In considering Gender Studies, as both a scholarly and inclusive pursuit, it must be acknowledged that it has relied heavily on re-readings of historical, literary and cultural artifacts that have addressed or redressed inherent power imbalances identified within these texts. Such re-readings have helpfully sought to highlight, nullify and at times eliminate the masculinized political agendas, phallocentric schemas and patriarchal strategies within specific areas of cultural and political discourse. Revisions such as these have become a valuable and vital process, enabling academics and activists alike to develop platforms of inclusivity that re-articulate historical, literary and cultural texts, bringing new, previously silenced voices into being. However as Adler and Harrison (2004) argue, in policing the discussion of men and maleness, by failing to position men away from masculinity, feminism has in all its waves treated any discussion of men as a “backdrop against which women’s experiences are perpetually compared and denigrated” (p. 272). Studying maleness or masculinity in any form entails ideological difficulties; in the case of educational practice and environments our consideration of these problems moves away from the ideological and instead become focused on methodological dilemmas.
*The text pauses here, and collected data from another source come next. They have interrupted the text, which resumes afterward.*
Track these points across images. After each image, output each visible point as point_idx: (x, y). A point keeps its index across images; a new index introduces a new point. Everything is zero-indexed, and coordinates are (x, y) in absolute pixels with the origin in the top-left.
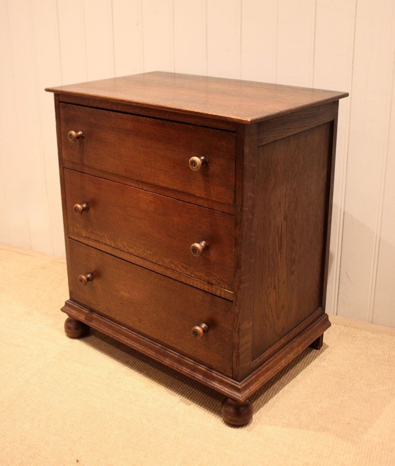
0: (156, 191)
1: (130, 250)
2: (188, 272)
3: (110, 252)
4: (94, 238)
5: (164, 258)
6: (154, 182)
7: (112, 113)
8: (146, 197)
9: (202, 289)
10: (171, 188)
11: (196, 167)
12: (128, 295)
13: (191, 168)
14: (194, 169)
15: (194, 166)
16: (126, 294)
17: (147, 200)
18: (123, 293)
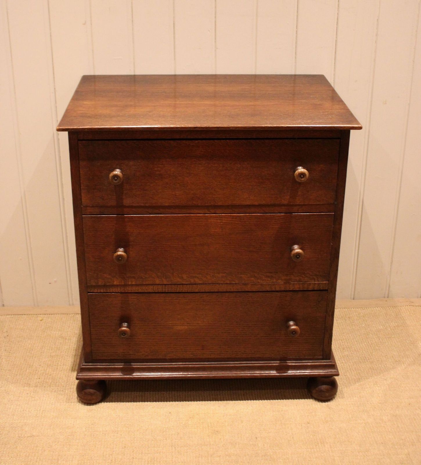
0: (235, 211)
1: (192, 281)
2: (273, 280)
3: (160, 290)
4: (134, 283)
5: (241, 276)
6: (234, 202)
7: (172, 142)
8: (219, 221)
9: (291, 290)
10: (258, 204)
11: (305, 178)
12: (186, 327)
13: (297, 180)
14: (303, 180)
15: (302, 178)
16: (184, 327)
17: (222, 224)
18: (179, 328)
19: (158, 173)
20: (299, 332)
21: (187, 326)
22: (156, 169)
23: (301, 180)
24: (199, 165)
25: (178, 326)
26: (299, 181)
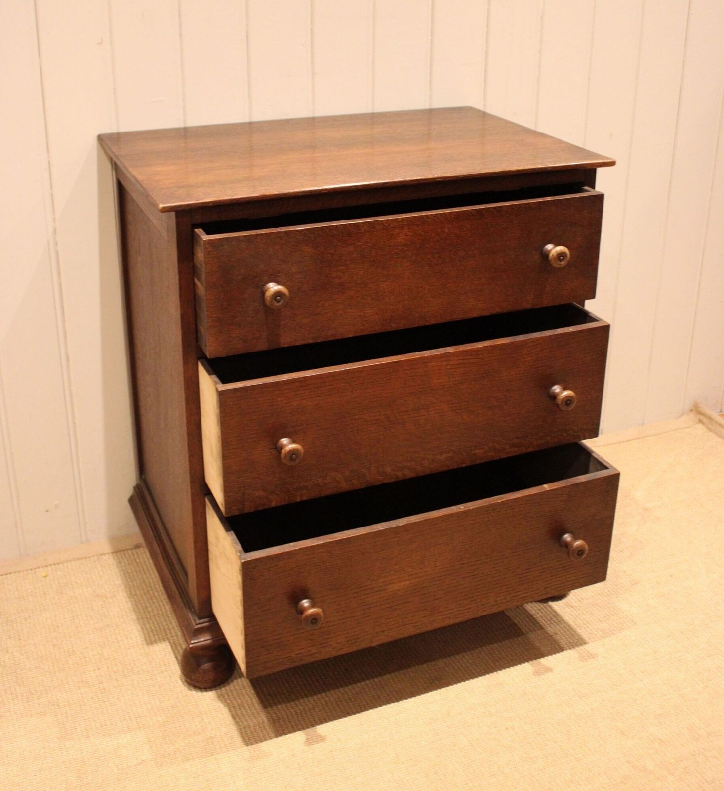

The central methodological paradox facing research in this area is shaped by three key questions. First, how are researchers able to approach the experiences of an un-marginalized subject? Second, if the feminist political focus valorizes an assumption that masculine voices feature always as powerful and dominant in such discourses, how can research that seeks to re-consider maleness and masculinity find an objective platform from which to re-assess how these voices have been represented? Finally, how can we evaluate how a proposed marginalization of maleness has worked against inclusivity within the gender studies agenda and has influenced the men who have been tasked with having to embody sometimes oppressive styles of masculinity as lived and situated realities? Historian Stefan Dudink describes this problem of inclusivity as offering a different and possibly positive perspective:

The history of masculinity does not deal with a neglected group, nor can it be placed under the banner of ‘history from the margins’. Rather it is a new perspective which potentially modifies our view of every field of history in which men are the principle subjects – which is to say the overwhelming majority of written history (Dunink, 2004, p. 2).

From a scholarly perspective, positionality within this frame is a thorny enough issue. However these difficulties, once situated within an educational environment, become exacerbated by rhetoric relating to gender issues within what Mac and Ghaill (1994) call, “the institutional complexity of sex/gender regimes that pervasively circumscribe school lives” (p. 28). Educational environments are not, as what society may sometimes be led to believe: hermetic environments that can be unproblematically observed, monitored and evaluated. The gendered agents involved within the system of education are not practicing within a cultural or ideological vacuum. The environment, within which learning and teaching occurs, is often a more messy, rich, culturally inter-textual and ideologically fraught space. The study of such environments and those operating within it requires creative and innovative approaches with which to view the participants and develop strategies of validity and interpretation.